Records from a collection:
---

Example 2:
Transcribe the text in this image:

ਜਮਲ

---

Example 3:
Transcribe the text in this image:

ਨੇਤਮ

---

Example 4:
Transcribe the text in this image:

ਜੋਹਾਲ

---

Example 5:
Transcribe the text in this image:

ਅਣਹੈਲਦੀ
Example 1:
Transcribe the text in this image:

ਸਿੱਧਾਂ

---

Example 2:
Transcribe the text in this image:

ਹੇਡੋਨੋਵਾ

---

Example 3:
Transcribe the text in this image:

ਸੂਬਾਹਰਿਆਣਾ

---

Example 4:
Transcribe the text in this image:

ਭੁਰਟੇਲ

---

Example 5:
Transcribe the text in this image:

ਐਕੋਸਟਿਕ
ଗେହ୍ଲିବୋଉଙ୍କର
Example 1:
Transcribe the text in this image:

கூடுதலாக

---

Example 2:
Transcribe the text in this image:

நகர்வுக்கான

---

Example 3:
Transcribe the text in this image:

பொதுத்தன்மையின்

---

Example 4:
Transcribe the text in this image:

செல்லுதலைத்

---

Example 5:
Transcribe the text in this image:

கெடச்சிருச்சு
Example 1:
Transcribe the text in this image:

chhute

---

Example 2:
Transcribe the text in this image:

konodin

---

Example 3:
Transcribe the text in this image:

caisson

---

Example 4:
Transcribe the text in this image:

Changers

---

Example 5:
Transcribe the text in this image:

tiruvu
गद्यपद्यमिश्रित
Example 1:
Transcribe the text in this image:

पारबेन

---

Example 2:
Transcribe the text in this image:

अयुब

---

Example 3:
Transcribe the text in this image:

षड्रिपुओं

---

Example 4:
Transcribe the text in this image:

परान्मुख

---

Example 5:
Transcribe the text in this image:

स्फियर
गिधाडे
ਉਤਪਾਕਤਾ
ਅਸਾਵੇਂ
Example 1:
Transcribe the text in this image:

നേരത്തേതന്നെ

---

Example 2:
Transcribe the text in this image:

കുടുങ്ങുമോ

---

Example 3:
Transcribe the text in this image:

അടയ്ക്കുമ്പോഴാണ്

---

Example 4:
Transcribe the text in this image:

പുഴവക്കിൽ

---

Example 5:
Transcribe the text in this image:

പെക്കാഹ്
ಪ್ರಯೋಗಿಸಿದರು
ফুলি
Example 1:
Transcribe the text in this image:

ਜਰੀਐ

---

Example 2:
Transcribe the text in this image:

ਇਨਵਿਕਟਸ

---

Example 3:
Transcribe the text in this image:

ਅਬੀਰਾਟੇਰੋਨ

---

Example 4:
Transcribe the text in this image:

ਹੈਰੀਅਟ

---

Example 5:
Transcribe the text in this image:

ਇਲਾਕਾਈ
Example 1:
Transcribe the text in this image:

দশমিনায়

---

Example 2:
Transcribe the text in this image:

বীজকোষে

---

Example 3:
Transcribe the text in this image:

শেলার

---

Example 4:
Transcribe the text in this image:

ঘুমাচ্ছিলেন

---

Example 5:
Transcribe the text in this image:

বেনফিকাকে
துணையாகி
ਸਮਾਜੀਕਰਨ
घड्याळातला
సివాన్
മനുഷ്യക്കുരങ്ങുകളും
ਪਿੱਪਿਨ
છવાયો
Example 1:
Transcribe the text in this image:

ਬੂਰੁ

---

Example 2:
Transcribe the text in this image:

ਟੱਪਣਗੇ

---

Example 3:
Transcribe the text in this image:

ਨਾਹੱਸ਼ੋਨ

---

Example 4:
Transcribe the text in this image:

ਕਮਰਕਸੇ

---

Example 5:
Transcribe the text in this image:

DO THIS -
Reproduce the records verbatim, starting at their first line and ending with the line that contains "பொதுத்தன்மையின்", including both of those lines.

REPLY TO THE EXERCISE -
---

Example 2:
Transcribe the text in this image:

ਜਮਲ

---

Example 3:
Transcribe the text in this image:

ਨੇਤਮ

---

Example 4:
Transcribe the text in this image:

ਜੋਹਾਲ

---

Example 5:
Transcribe the text in this image:

ਅਣਹੈਲਦੀ
Example 1:
Transcribe the text in this image:

ਸਿੱਧਾਂ

---

Example 2:
Transcribe the text in this image:

ਹੇਡੋਨੋਵਾ

---

Example 3:
Transcribe the text in this image:

ਸੂਬਾਹਰਿਆਣਾ

---

Example 4:
Transcribe the text in this image:

ਭੁਰਟੇਲ

---

Example 5:
Transcribe the text in this image:

ਐਕੋਸਟਿਕ
ଗେହ୍ଲିବୋଉଙ୍କର
Example 1:
Transcribe the text in this image:

கூடுதலாக

---

Example 2:
Transcribe the text in this image:

நகர்வுக்கான

---

Example 3:
Transcribe the text in this image:

பொதுத்தன்மையின்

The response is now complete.